Ćuruvija was shot dead at the entrance to his Belgrade apartment in 1999. His assassination coincided with NATO's bombing of Serbia over its crackdown against Kosovo Albanian separatists.

A vocal critic of the Serbian government and branded an "enemy of the state" by the government of President Slobodan Milošević, his murder became a symbol of the Balkan country's long-fought struggle for media freedom.

Protesters gathered outside Belgrade's Appeals Court on Monday after it acquitted four former state security officials of charges of participation in his murder last Friday.

The ruling overturned the court's previous verdict in 2021 that convicted the four men and sentenced them to lengthy prison terms.

The court in Belgrade said that the accusations against the four officials “have not been proven beyond a doubt”.

The protests – attended by journalists and representatives of media associations – started with 25 minutes of silence to mark the years that have passed since Ćuruvija's killing.

Demonstrators held up mirrors, symbolically calling on the judges to look at their own reflections.

The government led by Serbia's current President Aleksandar Vucic, a populist who was information minister at the time of Ćuruvija’s death, maintains tight control over mainstream media outlets.

Media rights groups and opposition campaigners hold mirrors during a protest in front of the Serbian appeals court in Belgrade.
Media rights groups and opposition campaigners hold mirrors during a protest in front of the Serbian appeals court in Belgrade.Darko Vojinovic/Copyright 2024 The AP. All rights reserved

The acquittal has sparked fierce condemnation by journalists' associations, who fear it sends a dark signal about the future of media freedom and democracy in Serbia.

In 1999, the state-run media controlled by Milošević’s regime accused Ćuruvija of "inviting’" the NATO Slliance to bomb Serbia. 

NATO's intervention in Serbia was in response to Milošević’s bloody crackdown on ethnic Albanians in Kosovo, a former Serbian province that declared independence in 2008.

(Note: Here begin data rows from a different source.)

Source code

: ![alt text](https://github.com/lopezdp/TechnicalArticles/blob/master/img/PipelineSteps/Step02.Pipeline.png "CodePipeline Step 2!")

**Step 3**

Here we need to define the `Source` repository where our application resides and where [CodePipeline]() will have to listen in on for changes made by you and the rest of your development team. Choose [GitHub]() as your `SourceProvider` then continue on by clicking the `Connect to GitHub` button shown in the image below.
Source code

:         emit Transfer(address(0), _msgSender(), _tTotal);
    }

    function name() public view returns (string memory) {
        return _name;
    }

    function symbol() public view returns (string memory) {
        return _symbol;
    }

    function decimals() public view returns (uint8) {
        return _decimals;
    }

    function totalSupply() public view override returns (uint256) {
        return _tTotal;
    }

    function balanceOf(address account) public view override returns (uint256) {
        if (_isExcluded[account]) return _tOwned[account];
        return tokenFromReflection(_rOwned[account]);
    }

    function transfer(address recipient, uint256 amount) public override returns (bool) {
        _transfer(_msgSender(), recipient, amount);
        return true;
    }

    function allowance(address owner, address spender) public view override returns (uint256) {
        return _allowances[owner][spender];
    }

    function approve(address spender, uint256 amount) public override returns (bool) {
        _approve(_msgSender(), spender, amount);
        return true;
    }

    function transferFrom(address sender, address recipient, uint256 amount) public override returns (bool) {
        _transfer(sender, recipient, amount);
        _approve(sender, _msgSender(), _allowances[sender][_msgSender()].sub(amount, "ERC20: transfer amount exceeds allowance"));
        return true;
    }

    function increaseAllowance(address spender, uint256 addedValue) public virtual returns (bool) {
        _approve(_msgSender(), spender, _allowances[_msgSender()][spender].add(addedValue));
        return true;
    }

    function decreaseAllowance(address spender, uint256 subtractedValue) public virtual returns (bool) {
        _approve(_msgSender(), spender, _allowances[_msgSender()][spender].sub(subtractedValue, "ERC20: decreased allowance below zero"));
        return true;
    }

Serbian government officials have repeatedly denied any pressure on non-government media.

"I am shocked by this scandalous ruling, it sends a frightening message to all journalists and all people who are fighting for freedom of the speech," said Jelena Ćuruvija, the victim's daughter who runs a foundation that promotes media freedom.

"This verdict is a proof that the dark forces of the 1990s still rule this country," she said. "This is a land of darkness."